▸ DIRECTIONS: Reproduce word for word the passage below on the Consumer Financial Protection Bureau and its Q&A with Leonard Chanin.

New Consumer Watchdog Stands Guard
Q&A with Leonard Chanin
The Consumer Financial Protection Bureau is up and running. Created under the Dodd–Frank Act of 2010, the Bureau—an independent agency, funded through the Federal Reserve—is the American people’s watchdog over financial services companies. Former Ohio Attorney General Richard Cordray took over as the Bureau’s director in January. As required by the Dodd–Frank Act, a string of proposed new rules covering mortgage lending practices is set for rollout.
Among the Bureau’s top officials is Leonard Chanin, the former deputy director of the Federal Reserve’s Consumer and Community Affairs Division. He now heads the regulation unit, which is responsible for developing new consumer finance protection rules in coordination with the Bureau’s market analysts and economists, and others at the Bureau. We interviewed Chanin on February 13, 2012. Here is an edited transcript.
Q: Why do we need a consumer finance regulator? Aren’t our existing regulators adequate?

▸ DATASET EXTRACT:
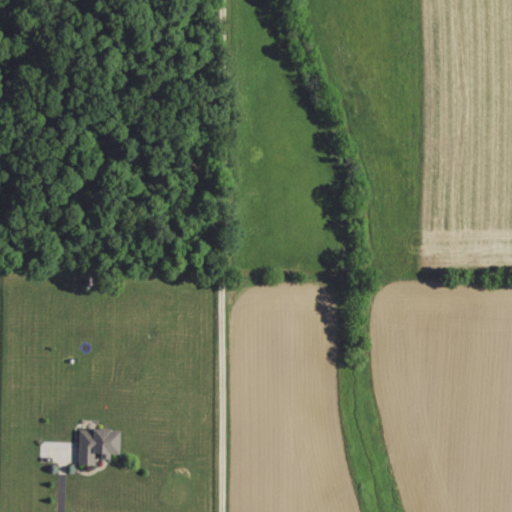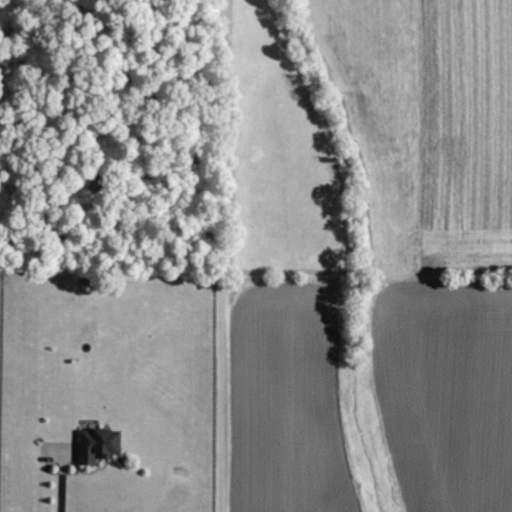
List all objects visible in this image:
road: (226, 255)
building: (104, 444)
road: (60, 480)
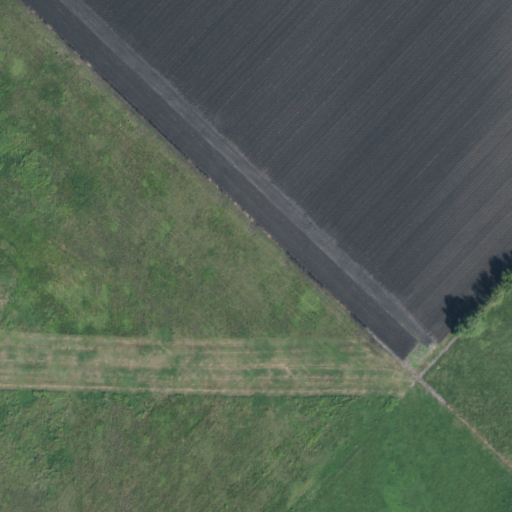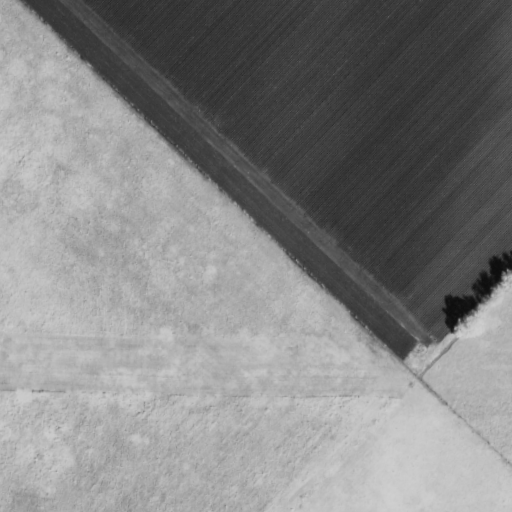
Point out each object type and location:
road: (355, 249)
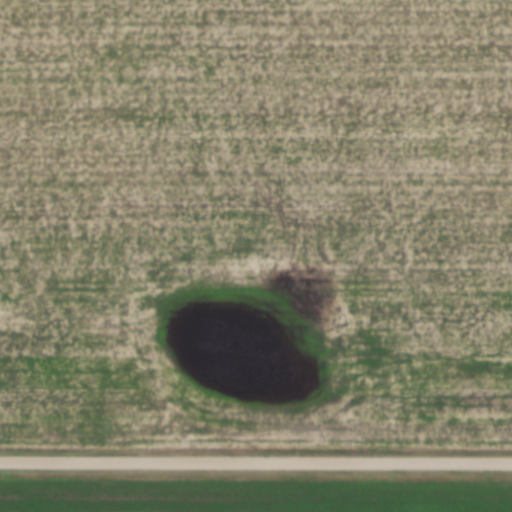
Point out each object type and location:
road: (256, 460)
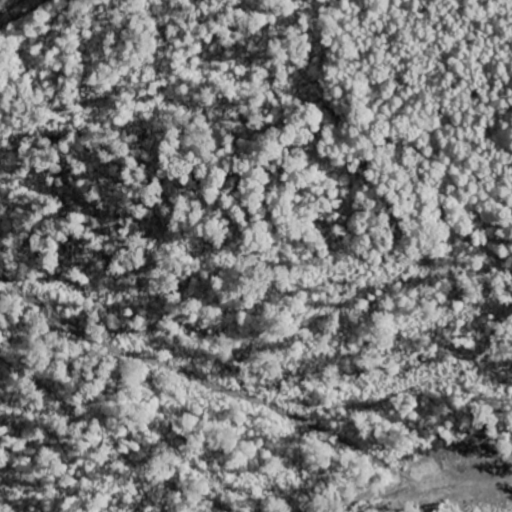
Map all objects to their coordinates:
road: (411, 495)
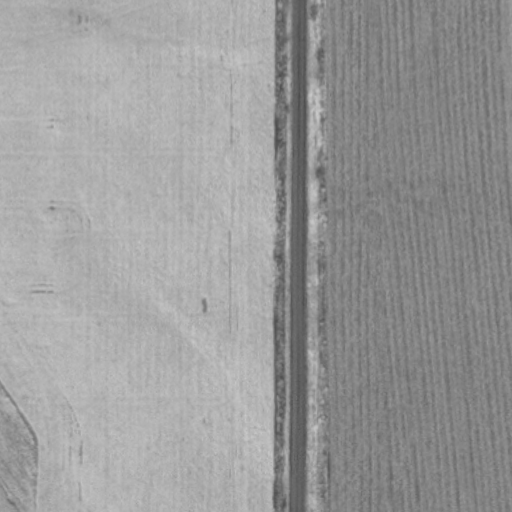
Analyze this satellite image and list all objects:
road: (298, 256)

==

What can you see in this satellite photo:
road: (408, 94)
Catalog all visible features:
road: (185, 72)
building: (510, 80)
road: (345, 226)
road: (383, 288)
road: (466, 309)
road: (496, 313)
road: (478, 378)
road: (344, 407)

▸ ANSWER TO THE EXERCISE:
New Consumer Watchdog Stands Guard
Q&A with Leonard Chanin
The Consumer Financial Protection Bureau is up and running. Created under the Dodd–Frank Act of 2010, the Bureau—an independent agency, funded through the Federal Reserve—is the American people’s watchdog over financial services companies. Former Ohio Attorney General Richard Cordray took over as the Bureau’s director in January. As required by the Dodd–Frank Act, a string of proposed new rules covering mortgage lending practices is set for rollout.
Among the Bureau’s top officials is Leonard Chanin, the former deputy director of the Federal Reserve’s Consumer and Community Affairs Division. He now heads the regulation unit, which is responsible for developing new consumer finance protection rules in coordination with the Bureau’s market analysts and economists, and others at the Bureau. We interviewed Chanin on February 13, 2012. Here is an edited transcript.
Q: Why do we need a consumer finance regulator? Aren’t our existing regulators adequate?